§ AUFGABE A
Mit wem war Jean Ziegler laut dem Textauszug befreundet?

§ TEXTAUSZUG

◇ ◇ ◇

Von Christine Richard. (Basler Zeitung)
Heute Abend (13.11.2008) eröffnet Jean Ziegler in Basel die Buch.08.
Im Vorgespräch kritisiert er angesichts von 100.000 Hungertoten pro
Tag die Milliardenhilfen für die Banken.
Jean Ziegler, Professor, Politiker, Parteigänger auf Seiten der Armut.
Als noch niemand das Wort Globalisierung buchstabieren konnte, hatte die
Schweiz bereits einen Globalisierungskritiker: Jean Ziegler. Als Karl
Marx in Europa abgetan wurde als totalitärer Meisterdenker, blieb einer
dem historischen Materialismus und der Kritik am Profitprinzip treu:
Jean Ziegler, befreundet mit Jean-Paul Sartre, Simone de Beauvoir und
Che Guevara. Am Finanzplatz Schweiz stand Jean Ziegler ständig parat, um
daraus ein Forum der öffentlichen Debatte zu machen: über Geldwäsche,
Nazigold und den Hunger in Afrika. Gutmenschentum? Ziegler verteidigte
die Moralphilosophie und setzte sie in der politischen Praxis um.

◇ ◇ ◇

§ EINGABEDATEN
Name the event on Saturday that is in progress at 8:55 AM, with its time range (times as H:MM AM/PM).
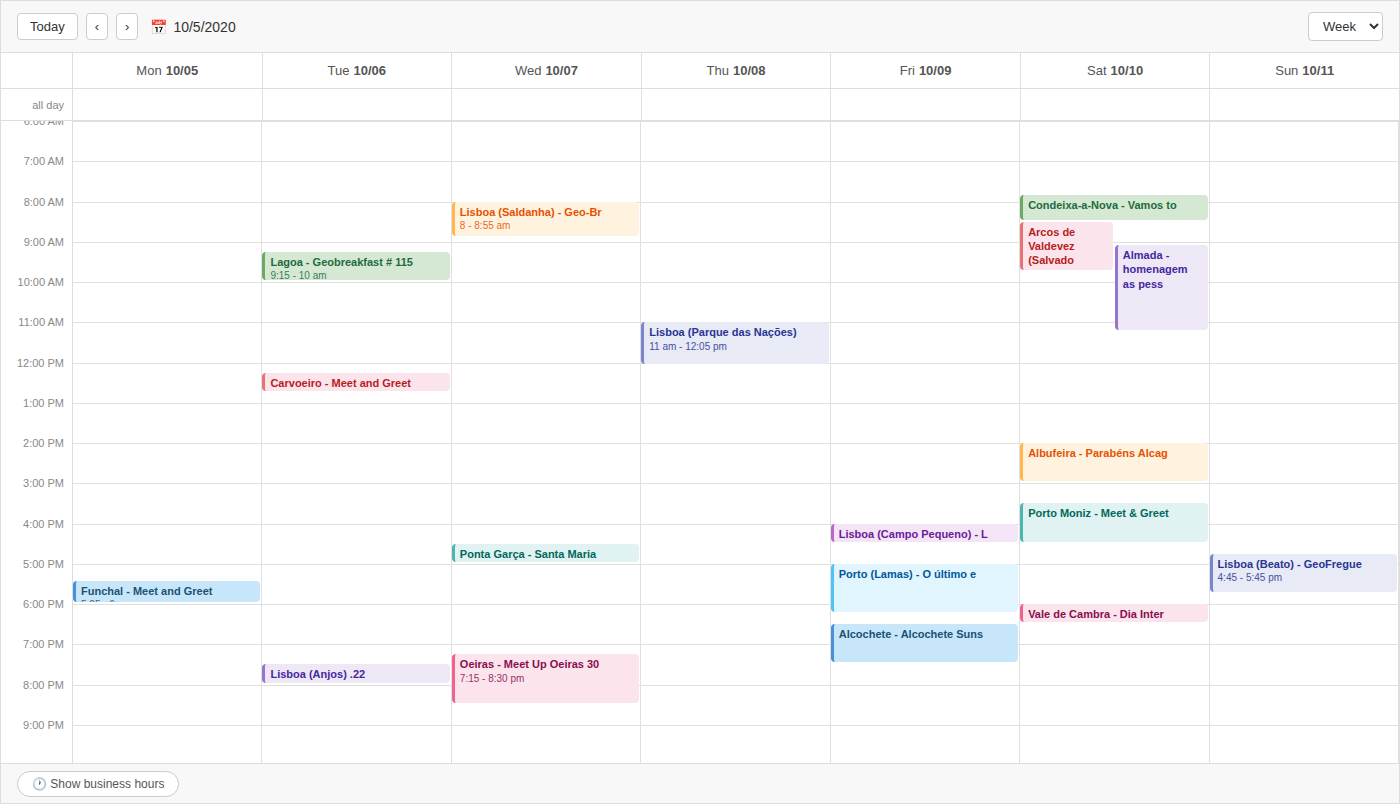
"Arcos de Valdevez (Salvado", 8:30 AM to 9:45 AM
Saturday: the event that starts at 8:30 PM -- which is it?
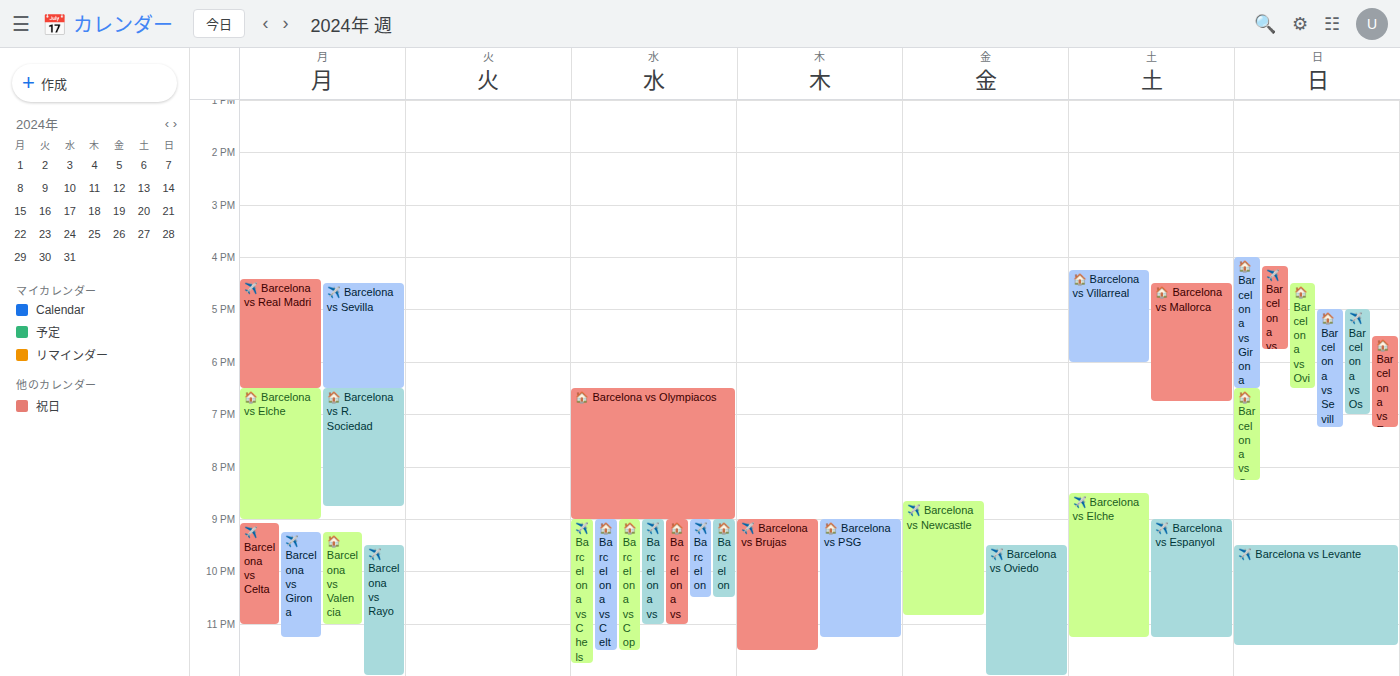
"✈️ Barcelona vs Elche"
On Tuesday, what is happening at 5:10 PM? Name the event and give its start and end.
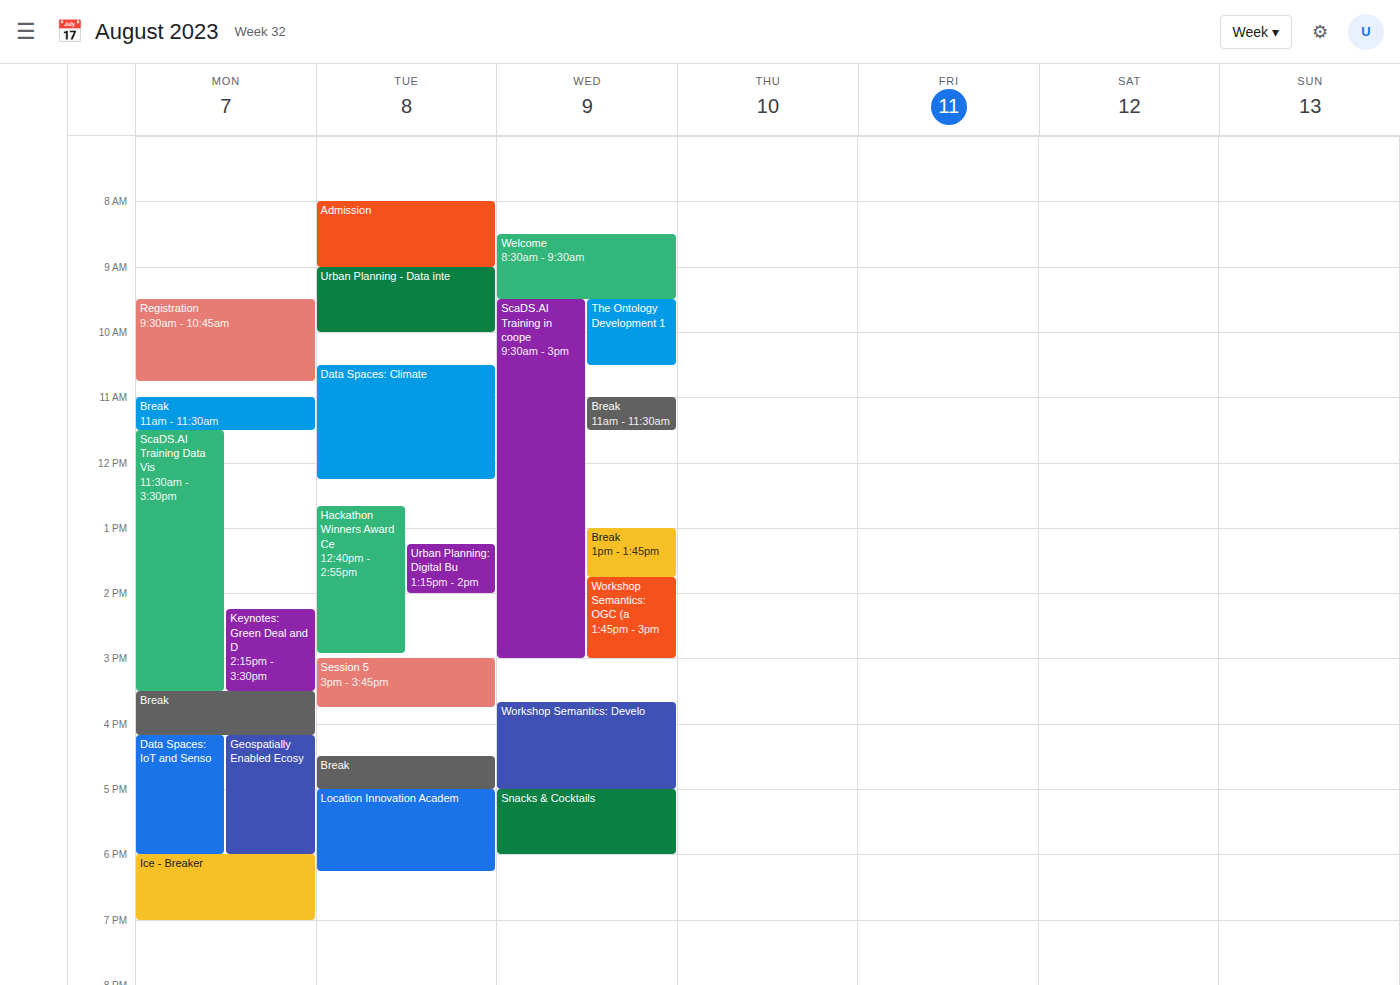
"Location Innovation Academ", 5:00 PM to 6:15 PM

◇ ◇ ◇

§ AUFGABE B
Stelle alle Zeilen der Einträge zusammen, in denen das Wort „event“ vorkommt. Groß- und Kleinschreibung wird dabei unterschieden.

§ ANTWORT A
Mit Jean-Paul Sartre, Simone de Beauvoir und Che Guevara.

§ ANTWORT B
Name the event on Saturday that is in progress at 8:55 AM, with its time range (times as H:MM AM/PM).
Saturday: the event that starts at 8:30 PM -- which is it?
On Tuesday, what is happening at 5:10 PM? Name the event and give its start and end.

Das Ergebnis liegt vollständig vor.